The EPC agreement was signed in Beijing with France's Engie and Chinese firm Longi Green Energy Technology.

In October, a consortium of Engie and Abu Dhabi Future Energy Company (Masdar) won the main contract to develop the Khazna solar project. 

Longi will operate as the PV technology supplier for the project.

The EPC package covers a centralised PV layout with automated cleaning systems, centralised inverters, box-type substations and horizontal single-axis tracking. 

The plant will be built near Al-Khazna in Abu Dhabi and will feature nearly 3 million solar panels. Upon completion, the facility will generate enough power to supply about 160,000 homes across the UAE.

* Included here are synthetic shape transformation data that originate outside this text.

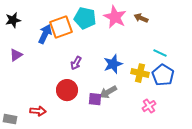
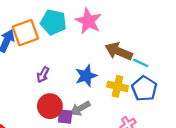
brown arrow: (141, 18) -> (119, 51), moved, size x1.6
red circle: (67, 90) -> (50, 106), moved

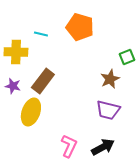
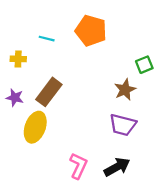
yellow cross: (16, 52) -> (18, 59), size x0.6

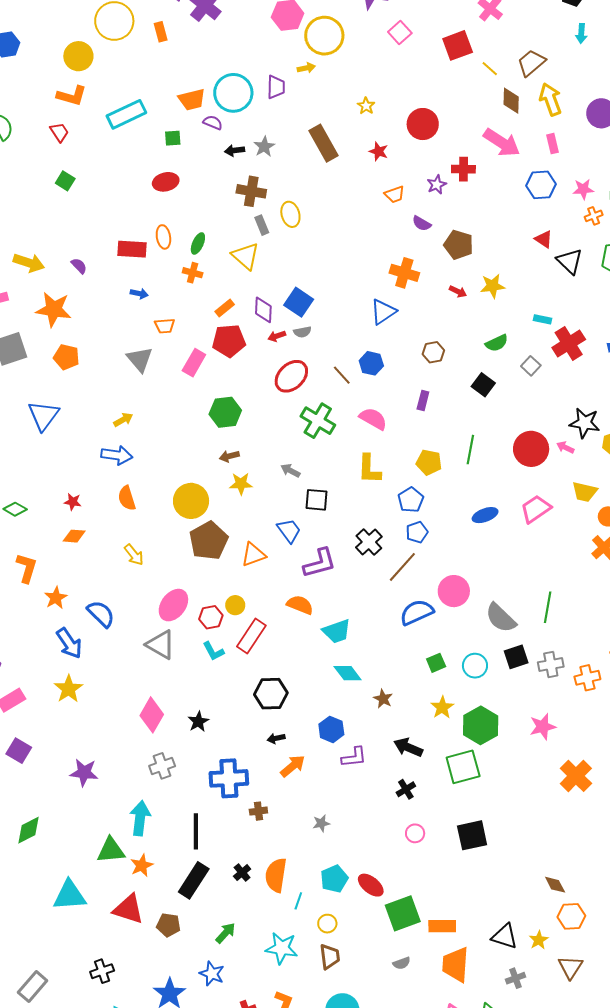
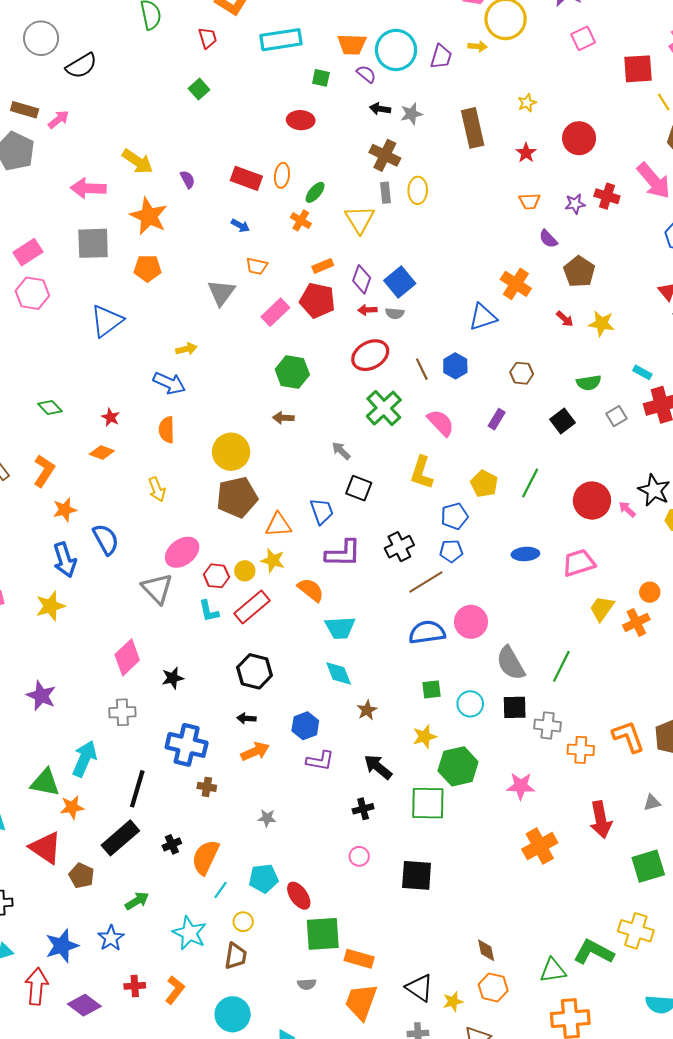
orange pentagon: (66, 357) -> (148, 268), turned -30
yellow star: (241, 484) -> (273, 561), moved
yellow trapezoid: (585, 492) -> (602, 608), moved, turned 96

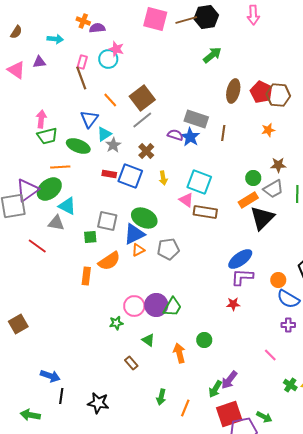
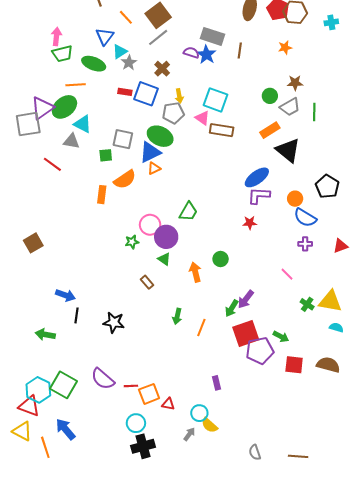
orange rectangle: (248, 200) -> (270, 130), moved
black triangle: (262, 218) -> (288, 150), moved, turned -36
gray pentagon: (168, 249) -> (173, 113), moved
purple circle: (156, 305) -> (166, 237), moved
green trapezoid: (172, 307) -> (188, 212), moved

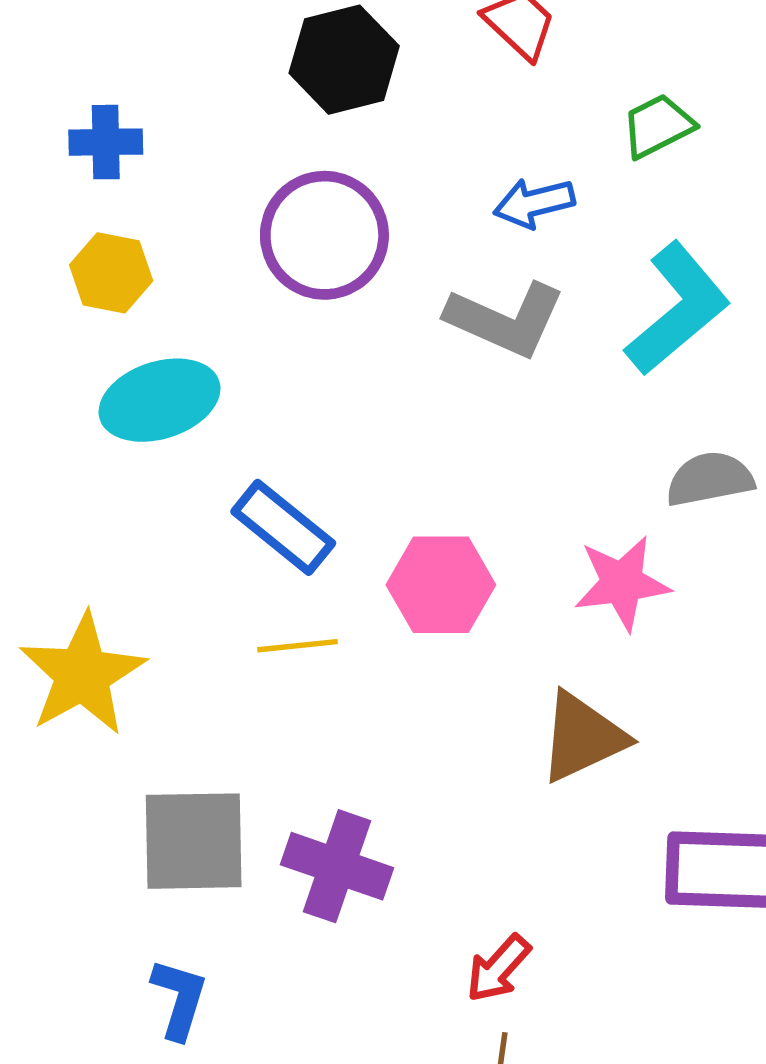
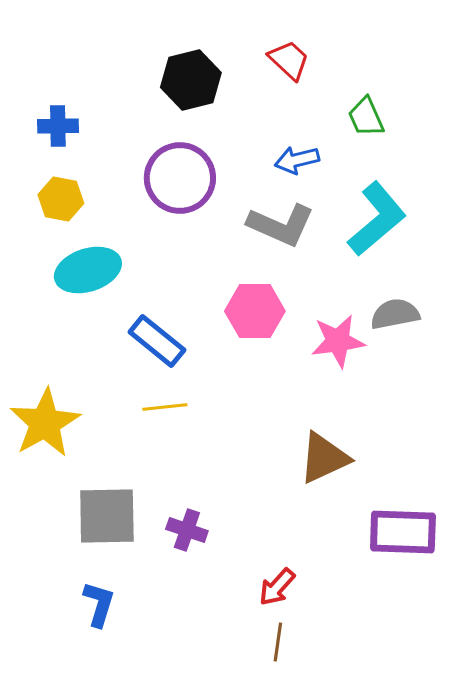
green trapezoid: (658, 126) -> (366, 117), turned -87
pink star: (622, 583) -> (338, 341), moved
pink hexagon: (441, 585) -> (255, 311), moved
purple cross: (337, 866) -> (187, 530), size x0.7

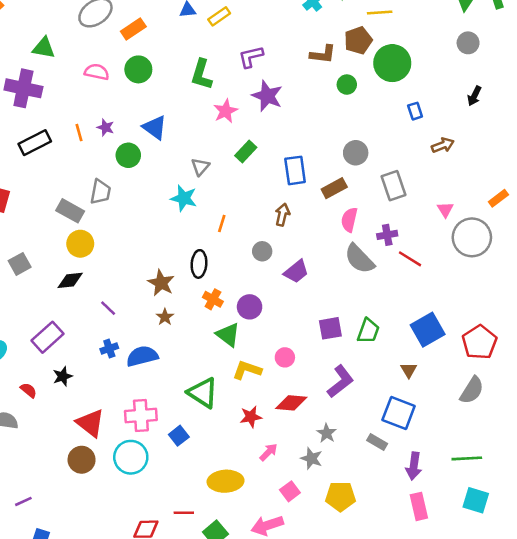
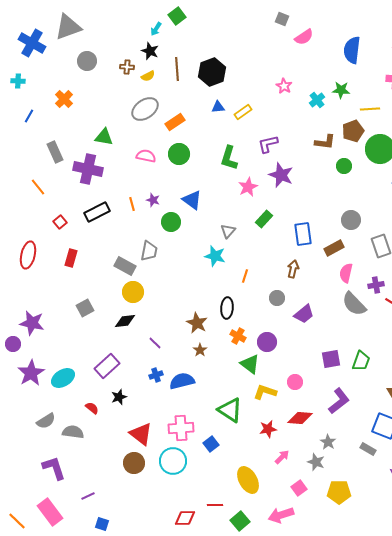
yellow ellipse: (226, 481) -> (248, 480), turned 64

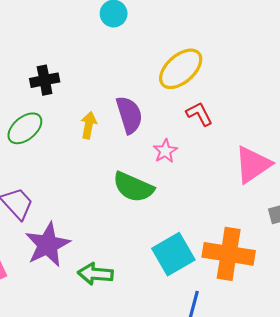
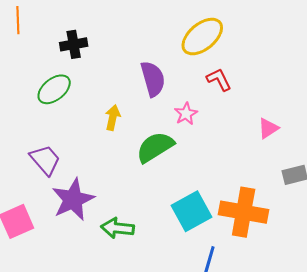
yellow arrow: (89, 125) -> (113, 118), moved
pink triangle: (253, 165) -> (268, 128), size x0.6
green semicircle: (133, 187) -> (155, 147), turned 123

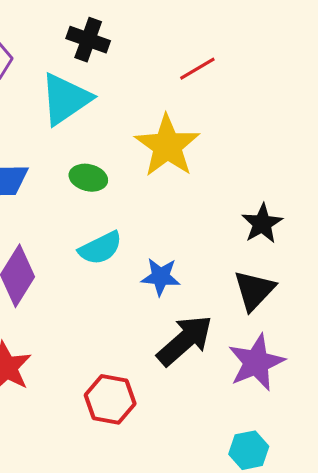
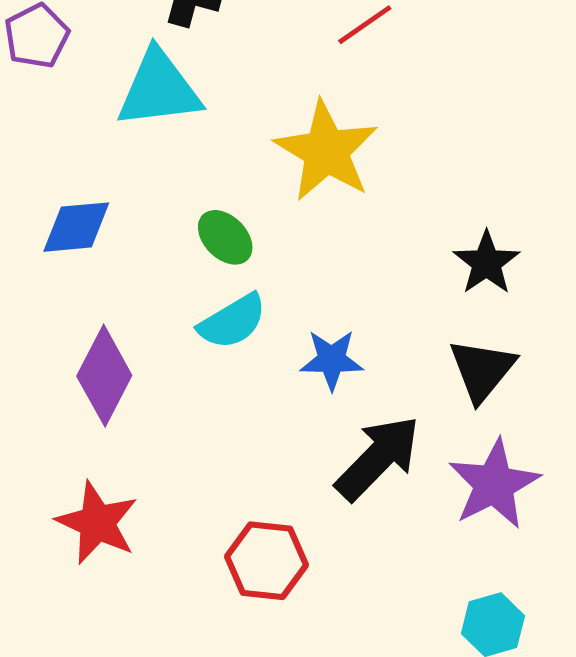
cyan triangle: (66, 99) -> (159, 89), turned 32
green ellipse: (88, 178) -> (225, 237), moved, turned 36

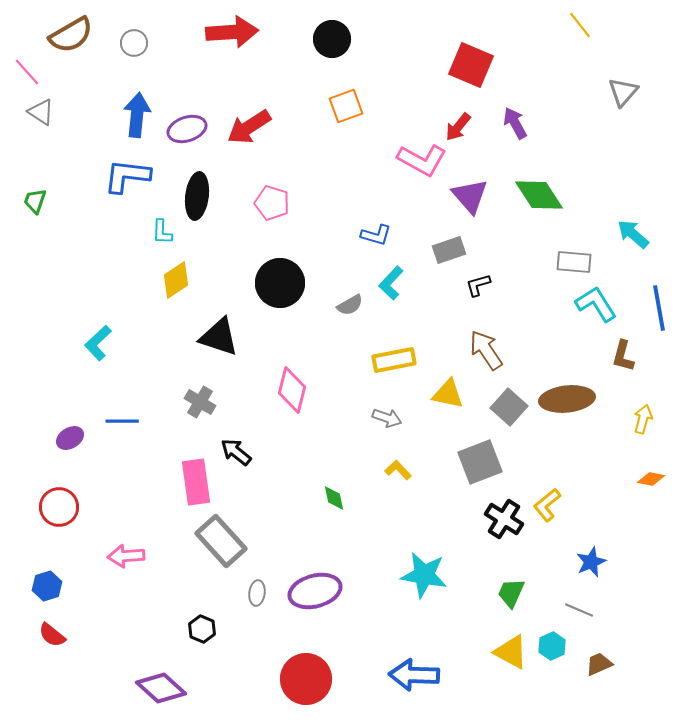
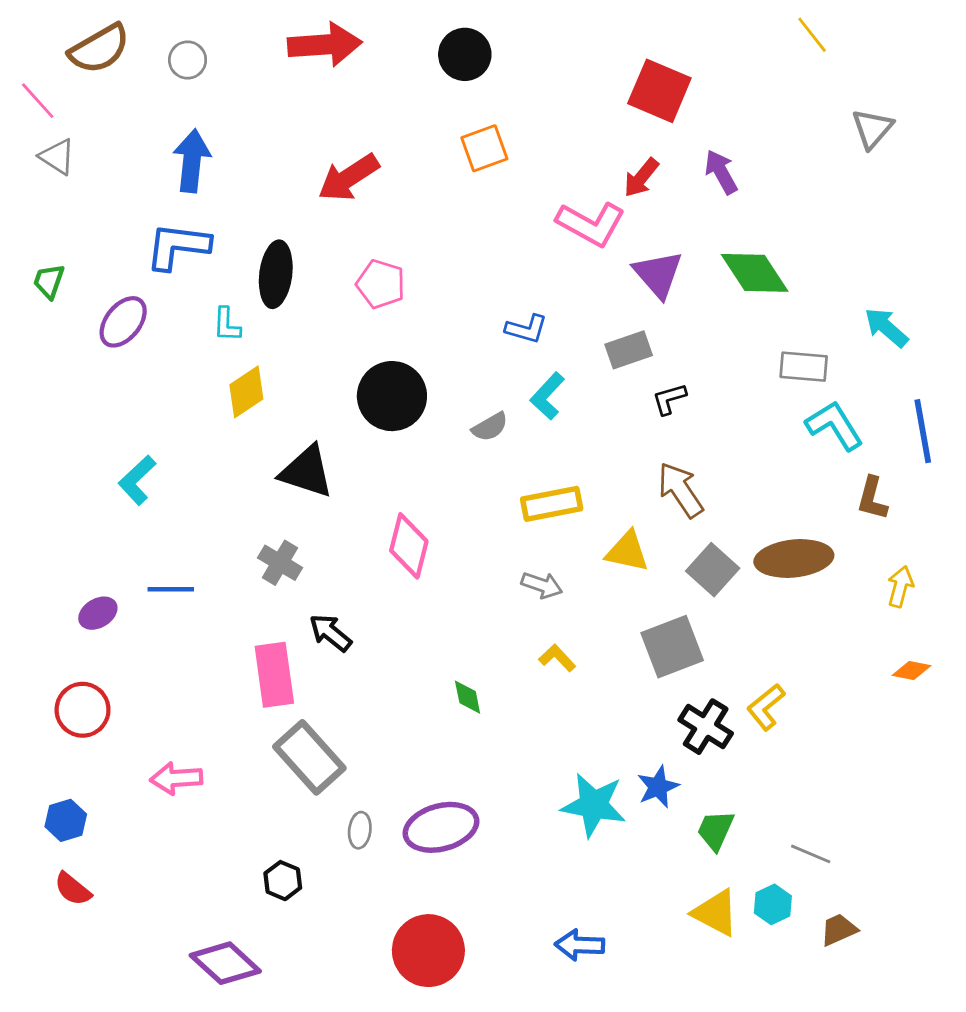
purple ellipse: (187, 129) -> (123, 322), moved, turned -33
blue star: (591, 562) -> (658, 787), moved
blue arrow: (414, 675) -> (580, 945), size x0.7

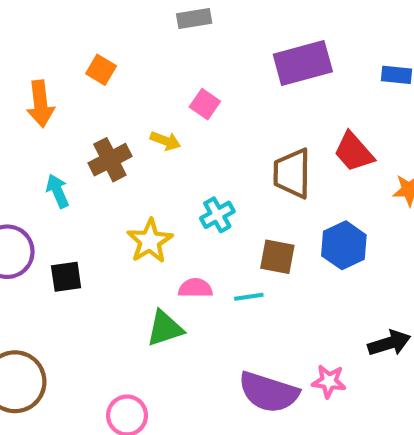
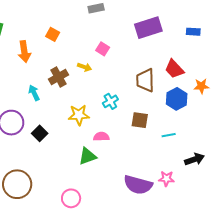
yellow star: (150, 241) -> (79, 115), turned 30
blue hexagon: (344, 245) -> (177, 99), moved
black square: (66, 277) -> (40, 133), turned -35
cyan line: (249, 297) -> (169, 135), moved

The utility-scale project is a core element of Emirates Water & Electricity Company's (Ewec) strategy to increase solar power capacity in Abu Dhabi to 18GW by 2035. 

The developer consortium will own 40% of the project, while the remaining equity will be owned by the Abu Dhabi government.

In 2024, MEED revealed that Engie had submitted the lowest bid for a contract to develop the facility, offering a levelised cost of electricity of 5.35502 AED fils (1.459 $cents) a kilowatt-hour.

It is the French firm’s first major power generation contract in the region in two years. The company recently retained second place in MEED’s 2025 GCC Power Developer Ranking despite its total net equity in power projects falling from 8GW to 6.5GW.

In February, the company sold its stakes in key assets to Saudi Arabia’s Acwa Power, including Kuwait’s Al-Zour North independent water and power project, as part of its shift to renewables projects.

Financial close of the Khazna project is expected by the end of the year.

The development supports Abu Dhabi’s plans to meet 60% of total power demand from renewable and clean sources by 2035, in line with the Department of Energy’s Clean Energy Strategic Target.

Ewec said it expects the carbon intensity of electricity generation to fall from 330 kilograms per megawatt hour (kg/MWh) of carbon dioxide in 2019 to 150 kg/MWh by 2030.